THE TASK ▸ Of all the lines below, return only those starting with the line holding "inconvenience during training, owner: Gustav" and going on through the line holding "T1903, status: 开发中 -> 已上线", exactly as written.

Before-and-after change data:
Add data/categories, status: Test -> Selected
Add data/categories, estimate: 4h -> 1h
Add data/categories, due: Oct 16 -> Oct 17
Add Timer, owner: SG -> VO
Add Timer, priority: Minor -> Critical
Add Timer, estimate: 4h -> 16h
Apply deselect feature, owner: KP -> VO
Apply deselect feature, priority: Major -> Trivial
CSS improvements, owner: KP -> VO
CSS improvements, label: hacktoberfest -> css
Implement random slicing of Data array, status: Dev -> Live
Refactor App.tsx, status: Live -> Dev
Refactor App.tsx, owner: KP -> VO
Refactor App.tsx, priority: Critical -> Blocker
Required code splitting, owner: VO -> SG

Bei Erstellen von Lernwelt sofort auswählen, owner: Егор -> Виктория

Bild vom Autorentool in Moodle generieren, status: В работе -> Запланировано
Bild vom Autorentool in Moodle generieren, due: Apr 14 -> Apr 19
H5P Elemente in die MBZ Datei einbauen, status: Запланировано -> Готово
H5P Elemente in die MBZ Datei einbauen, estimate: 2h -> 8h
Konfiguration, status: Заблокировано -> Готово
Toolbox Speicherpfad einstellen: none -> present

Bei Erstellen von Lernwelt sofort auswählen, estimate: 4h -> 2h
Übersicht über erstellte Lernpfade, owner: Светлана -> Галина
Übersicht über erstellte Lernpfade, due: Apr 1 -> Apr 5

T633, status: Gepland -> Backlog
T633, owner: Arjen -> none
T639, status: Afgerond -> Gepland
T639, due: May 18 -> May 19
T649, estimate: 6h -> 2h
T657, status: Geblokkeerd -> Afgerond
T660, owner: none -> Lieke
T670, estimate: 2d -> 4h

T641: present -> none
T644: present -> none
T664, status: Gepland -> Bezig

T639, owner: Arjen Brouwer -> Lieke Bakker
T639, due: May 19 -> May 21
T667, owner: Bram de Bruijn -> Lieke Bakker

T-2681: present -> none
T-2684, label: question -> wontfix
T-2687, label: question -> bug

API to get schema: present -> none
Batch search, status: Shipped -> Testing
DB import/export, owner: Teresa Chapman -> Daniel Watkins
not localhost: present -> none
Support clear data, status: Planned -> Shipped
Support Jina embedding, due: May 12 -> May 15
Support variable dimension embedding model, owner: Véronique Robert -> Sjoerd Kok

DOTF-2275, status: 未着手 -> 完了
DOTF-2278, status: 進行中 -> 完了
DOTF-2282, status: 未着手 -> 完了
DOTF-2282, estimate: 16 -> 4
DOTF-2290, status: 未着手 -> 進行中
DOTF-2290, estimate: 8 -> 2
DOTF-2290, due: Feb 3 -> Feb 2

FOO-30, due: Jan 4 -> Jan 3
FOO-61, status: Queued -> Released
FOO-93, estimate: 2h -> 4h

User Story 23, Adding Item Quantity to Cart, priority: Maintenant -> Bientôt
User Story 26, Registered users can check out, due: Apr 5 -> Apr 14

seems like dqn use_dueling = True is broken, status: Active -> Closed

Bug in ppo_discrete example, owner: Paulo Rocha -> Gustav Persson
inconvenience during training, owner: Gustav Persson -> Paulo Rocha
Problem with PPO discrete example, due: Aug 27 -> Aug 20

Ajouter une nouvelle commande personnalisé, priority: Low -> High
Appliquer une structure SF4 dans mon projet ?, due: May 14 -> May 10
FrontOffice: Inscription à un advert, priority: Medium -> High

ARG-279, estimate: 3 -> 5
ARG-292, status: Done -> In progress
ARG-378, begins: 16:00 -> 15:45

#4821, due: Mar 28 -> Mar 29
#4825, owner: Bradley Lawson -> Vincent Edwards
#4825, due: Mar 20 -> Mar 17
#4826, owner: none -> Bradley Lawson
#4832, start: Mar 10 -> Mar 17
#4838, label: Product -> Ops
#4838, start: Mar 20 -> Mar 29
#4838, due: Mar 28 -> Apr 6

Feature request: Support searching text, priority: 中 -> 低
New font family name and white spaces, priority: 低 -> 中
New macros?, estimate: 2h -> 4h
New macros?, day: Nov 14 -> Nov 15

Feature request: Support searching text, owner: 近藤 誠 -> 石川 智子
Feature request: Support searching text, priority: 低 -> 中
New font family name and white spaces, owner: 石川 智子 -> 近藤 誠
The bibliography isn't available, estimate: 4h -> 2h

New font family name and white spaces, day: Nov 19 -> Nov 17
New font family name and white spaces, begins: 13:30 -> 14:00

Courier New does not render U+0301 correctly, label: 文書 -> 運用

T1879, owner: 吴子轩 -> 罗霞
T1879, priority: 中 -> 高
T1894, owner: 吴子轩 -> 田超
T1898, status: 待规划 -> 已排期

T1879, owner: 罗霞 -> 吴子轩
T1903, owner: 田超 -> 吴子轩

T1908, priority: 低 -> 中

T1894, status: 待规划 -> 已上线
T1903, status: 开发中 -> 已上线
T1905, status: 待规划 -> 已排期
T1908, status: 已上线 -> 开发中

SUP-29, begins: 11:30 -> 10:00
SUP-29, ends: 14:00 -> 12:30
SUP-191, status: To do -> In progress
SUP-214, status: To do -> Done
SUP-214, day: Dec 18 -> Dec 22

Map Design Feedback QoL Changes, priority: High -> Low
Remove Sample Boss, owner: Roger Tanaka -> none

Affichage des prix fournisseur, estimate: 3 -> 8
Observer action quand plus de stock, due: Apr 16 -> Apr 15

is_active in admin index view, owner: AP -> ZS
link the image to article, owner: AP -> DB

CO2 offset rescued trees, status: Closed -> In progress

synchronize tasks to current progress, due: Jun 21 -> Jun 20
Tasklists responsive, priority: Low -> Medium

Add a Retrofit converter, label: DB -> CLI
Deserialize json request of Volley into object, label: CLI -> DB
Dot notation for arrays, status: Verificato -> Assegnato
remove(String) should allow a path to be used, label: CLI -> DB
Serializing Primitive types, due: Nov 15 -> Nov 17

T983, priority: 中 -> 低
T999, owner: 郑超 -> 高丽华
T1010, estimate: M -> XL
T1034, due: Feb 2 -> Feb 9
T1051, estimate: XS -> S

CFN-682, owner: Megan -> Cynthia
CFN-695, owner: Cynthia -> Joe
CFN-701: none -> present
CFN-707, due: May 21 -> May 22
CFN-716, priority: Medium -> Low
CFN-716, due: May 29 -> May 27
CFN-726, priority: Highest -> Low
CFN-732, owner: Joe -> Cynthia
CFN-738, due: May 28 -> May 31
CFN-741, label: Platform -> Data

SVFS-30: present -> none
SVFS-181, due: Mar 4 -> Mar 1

WRITTEN RESPONSE ▸
inconvenience during training, owner: Gustav Persson -> Paulo Rocha
Problem with PPO discrete example, due: Aug 27 -> Aug 20

Ajouter une nouvelle commande personnalisé, priority: Low -> High
Appliquer une structure SF4 dans mon projet ?, due: May 14 -> May 10
FrontOffice: Inscription à un advert, priority: Medium -> High

ARG-279, estimate: 3 -> 5
ARG-292, status: Done -> In progress
ARG-378, begins: 16:00 -> 15:45

#4821, due: Mar 28 -> Mar 29
#4825, owner: Bradley Lawson -> Vincent Edwards
#4825, due: Mar 20 -> Mar 17
#4826, owner: none -> Bradley Lawson
#4832, start: Mar 10 -> Mar 17
#4838, label: Product -> Ops
#4838, start: Mar 20 -> Mar 29
#4838, due: Mar 28 -> Apr 6

Feature request: Support searching text, priority: 中 -> 低
New font family name and white spaces, priority: 低 -> 中
New macros?, estimate: 2h -> 4h
New macros?, day: Nov 14 -> Nov 15

Feature request: Support searching text, owner: 近藤 誠 -> 石川 智子
Feature request: Support searching text, priority: 低 -> 中
New font family name and white spaces, owner: 石川 智子 -> 近藤 誠
The bibliography isn't available, estimate: 4h -> 2h

New font family name and white spaces, day: Nov 19 -> Nov 17
New font family name and white spaces, begins: 13:30 -> 14:00

Courier New does not render U+0301 correctly, label: 文書 -> 運用

T1879, owner: 吴子轩 -> 罗霞
T1879, priority: 中 -> 高
T1894, owner: 吴子轩 -> 田超
T1898, status: 待规划 -> 已排期

T1879, owner: 罗霞 -> 吴子轩
T1903, owner: 田超 -> 吴子轩

T1908, priority: 低 -> 中

T1894, status: 待规划 -> 已上线
T1903, status: 开发中 -> 已上线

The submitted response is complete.